LOOKING FORWARD TO EM IN MUNICH
At the European Championships in Munich in mid-August I booked a four-star hotel, which is 120 euros cheaper than the barge room in Eugene. Nevertheless, this European Championship could be more beautiful than this World Cup of Flair. Some top colleagues such as Manfred Steffny himself, president of the World Association of Sports Journalists, Gianni Merlo or Franco Fava (each of which missed a Athletics World Cup for the first time) had because of complicated visa regulations, the high prices (no media hotel under $200) and also waived out of Eugene because of the corona restrictions. On the other hand, they will be there in Munich. Everyone is looking forward to this.

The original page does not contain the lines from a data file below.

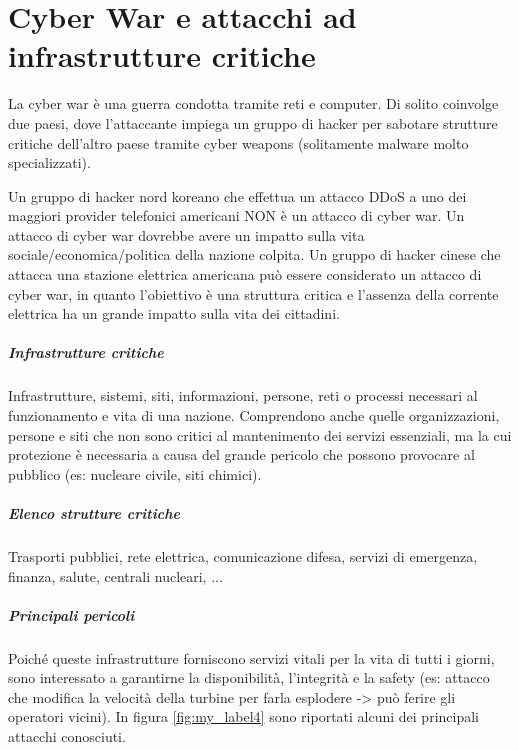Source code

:\chapter{Cyber War e attacchi ad infrastrutture critiche}
La cyber war è una guerra condotta tramite reti e computer. Di solito coinvolge due paesi, dove l'attaccante impiega un gruppo di hacker per sabotare strutture critiche dell'altro paese tramite cyber weapons (solitamente malware molto specializzati). 

Un gruppo di hacker nord koreano che effettua un attacco DDoS a uno dei maggiori provider telefonici americani NON è un attacco di cyber war. Un attacco di cyber war dovrebbe avere un impatto sulla vita sociale/economica/politica della nazione colpita. 
Un gruppo di hacker cinese che attacca una stazione elettrica americana può essere considerato un attacco di cyber war, in quanto l'obiettivo è una struttura critica e l'assenza della corrente elettrica ha un grande impatto sulla vita dei cittadini.

\paragraph{Infrastrutture critiche} Infrastrutture, sistemi, siti, informazioni, persone, reti o processi necessari al funzionamento e vita di una nazione. Comprendono anche quelle organizzazioni, persone e siti che non sono critici al mantenimento dei servizi essenziali, ma la cui protezione è necessaria a causa del grande pericolo che possono provocare al pubblico (es: nucleare civile, siti chimici).

\paragraph{Elenco strutture critiche} Trasporti pubblici, rete elettrica, comunicazione difesa, servizi di emergenza, finanza, salute, centrali nucleari, ...

\paragraph{Principali pericoli} Poiché queste infrastrutture forniscono servizi vitali per la vita di tutti i giorni, sono interessato a garantirne la disponibilità, l'integrità e la safety (es: attacco che modifica la velocità della turbine per farla esplodere -> può ferire gli operatori vicini). In figura \ref{fig:my_label4} sono riportati alcuni dei principali attacchi conosciuti.

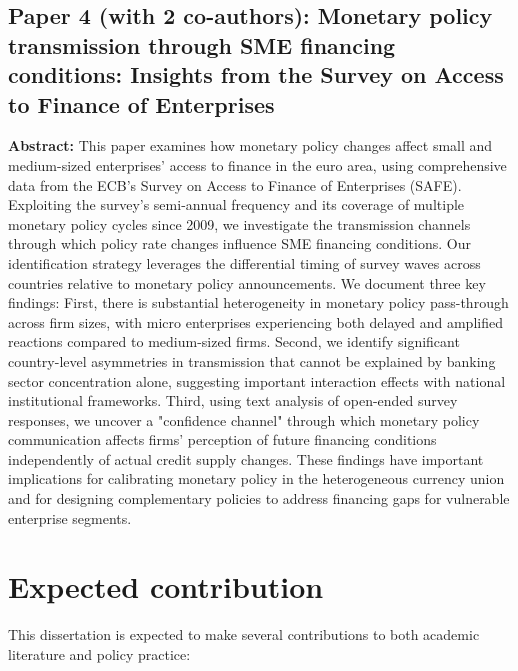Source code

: \documentclass[11pt,a4paper]{article}
\begin{document}
\subsection*{Paper 4 (with 2 co-authors): Monetary policy transmission through SME financing conditions: Insights from the Survey on Access to Finance of Enterprises}
\textbf{Abstract:} This paper examines how monetary policy changes affect small and medium-sized enterprises' access to finance in the euro area, using comprehensive data from the ECB's Survey on Access to Finance of Enterprises (SAFE). Exploiting the survey's semi-annual frequency and its coverage of multiple monetary policy cycles since 2009, we investigate the transmission channels through which policy rate changes influence SME financing conditions. Our identification strategy leverages the differential timing of survey waves across countries relative to monetary policy announcements. We document three key findings: First, there is substantial heterogeneity in monetary policy pass-through across firm sizes, with micro enterprises experiencing both delayed and amplified reactions compared to medium-sized firms. Second, we identify significant country-level asymmetries in transmission that cannot be explained by banking sector concentration alone, suggesting important interaction effects with national institutional frameworks. Third, using text analysis of open-ended survey responses, we uncover a "confidence channel" through which monetary policy communication affects firms' perception of future financing conditions independently of actual credit supply changes. These findings have important implications for calibrating monetary policy in the heterogeneous currency union and for designing complementary policies to address financing gaps for vulnerable enterprise segments.

\section*{Expected contribution}
This dissertation is expected to make several contributions to both academic literature and policy practice:
\end{document}
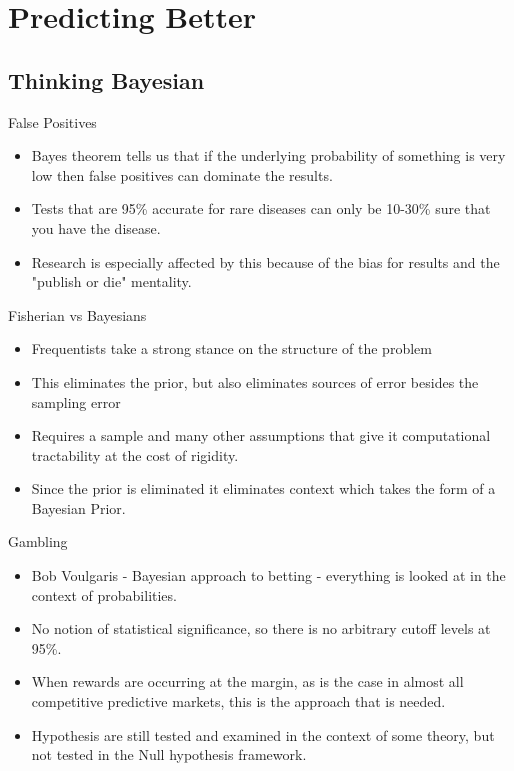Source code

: \documentclass[bigger]{beamer}
\begin{document}
\section{Predicting Better}
\label{sec-4}
\subsection{Thinking Bayesian}
\label{sec-4-1}
\begin{frame}[label=sec-4-1-1]{False Positives}
\begin{itemize}
\item Bayes theorem tells us that if the underlying probability of
something is very low then false positives can dominate the results.
\item Tests that are 95\% accurate for rare diseases can only be 10-30\%
sure that you have the disease.
\item Research is especially affected by this because of the bias for
results and the "publish or die" mentality.
\end{itemize}
\end{frame}

\begin{frame}[label=sec-4-1-2]{Fisherian vs Bayesians}
\begin{itemize}
\item Frequentists take a strong stance on the structure of the problem
\item This eliminates the prior, but also eliminates sources of error
besides the sampling error
\item Requires a sample and many other assumptions that give it
computational tractability at the cost of rigidity.
\item Since the prior is eliminated it eliminates context which takes the
form of a Bayesian Prior.
\end{itemize}
\end{frame}

\begin{frame}[label=sec-4-1-3]{Gambling}
\begin{itemize}
\item Bob Voulgaris - Bayesian approach to betting - everything is looked
at in the context of probabilities.
\item No notion of statistical significance, so there is no arbitrary
cutoff levels at 95\%.
\item When rewards are occurring at the margin, as is the case in almost
all competitive predictive markets, this is the approach that is
needed.
\item Hypothesis are still tested and examined in the context of some
theory, but not tested in the Null hypothesis framework.
\end{itemize}
\end{frame}
\end{document}
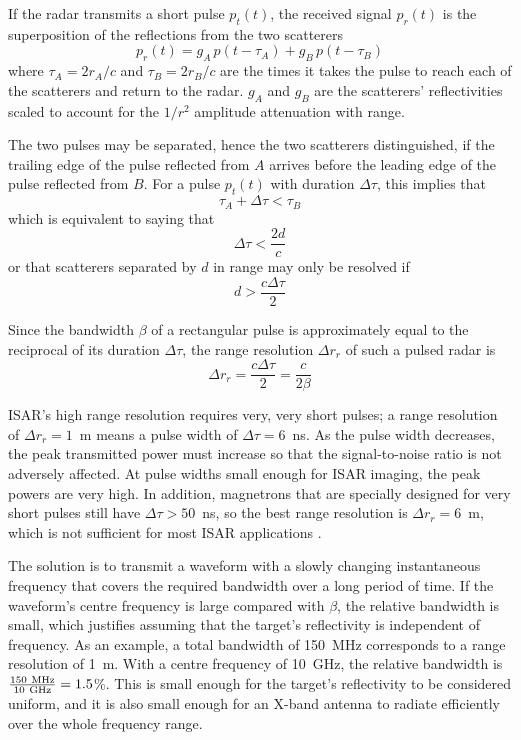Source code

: If the radar transmits a short pulse $p_t(t)$, the received signal $p_r(t)$ is 
the superposition of the reflections from the two scatterers
\begin{equation}
p_r(t)=g_A\,p(t-\tau_A)+g_B\,p(t-\tau_B)
\end{equation}
where $\tau_A=2r_A/c$ and $\tau_B=2r_B/c$ are the times it takes the pulse
to reach each of the scatterers and return to the radar.  $g_A$ and $g_B$
are the scatterers' reflectivities scaled to account for the $1/r^2$
amplitude attenuation with range.  

The two pulses may be separated, hence the two scatterers distinguished, if
the trailing edge of the pulse reflected from $A$ arrives before the leading
edge of the pulse reflected from $B$.  For a pulse $p_t(t)$ with duration
$\Delta\tau$, this implies that
\begin{equation}
\tau_A+\Delta\tau<\tau_B
\end{equation}
which is equivalent to saying that 
\begin{equation}
\Delta\tau<\frac{2d}{c}
\end{equation}
or that scatterers separated by $d$ in range may only be resolved if
\begin{equation}
d>\frac{c\Delta\tau}{2}
\end{equation}

Since the bandwidth $\beta$ of a rectangular pulse is approximately equal to
the reciprocal of its duration $\Delta\tau$, the range resolution 
$\Delta r_r$ of such a pulsed radar is 
\begin{equation}\label{hrr eqn:pulsed res}
\Delta r_r=\frac{c\Delta\tau}{2}=\frac{c}{2\beta}
\end{equation}

ISAR's high range resolution requires very, very short pulses; a range 
resolution of $\Delta r_r=1$~m means a pulse width of $\Delta\tau=6$~ns.  As
the pulse width decreases, the peak transmitted power must increase so that
the signal-to-noise ratio is not adversely affected.  At pulse widths small
enough for ISAR imaging, the peak powers are very high.  In addition,
magnetrons that are specially designed for very short pulses still have
$\Delta\tau>50$~ns, so the best range resolution is $\Delta r_r=6$~m, which
is not sufficient for most ISAR applications \cite[p. 104]{Weh87}.

The solution is to transmit a waveform with a slowly changing instantaneous
frequency that covers the required bandwidth over a long period of time. If
the waveform's centre frequency is large compared with $\beta$, the relative
bandwidth is small, which justifies assuming that the target's reflectivity 
is independent of frequency.  As an example, a total bandwidth of 150~MHz
corresponds to a range resolution of 1~m.  With a centre frequency of 10~GHz,
the relative bandwidth is $\frac{150\ {\rm MHz}}{10\ {\rm GHz}}=1.5$\%. 
This is small enough for the target's reflectivity to be considered uniform,
and it is also small enough for an X-band antenna to radiate efficiently
over the whole frequency range.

It might be that in the Olympic stadium, even though it will probably not be sold out after the moderate German World Cup cut, a nicer athletics feast will be celebrated than in Eugene. At the World Championships in Stuttgart (1993) and Berlin (2009) as well as the European Championships in stuttgart (1986) and Munich (2002) the German audience showed how they can celebrate athletics. In Munich, unlike Eugene, there will be a flair in the city center.
I LIVED IN 50 YEARS
Munich is back in the sporting center 50 years after the Olympics. This is also an emotional celebration for me. There I experienced my first Olympic Games as a young journalist in 1972. Five decades I've lasted Athletics won't let me go.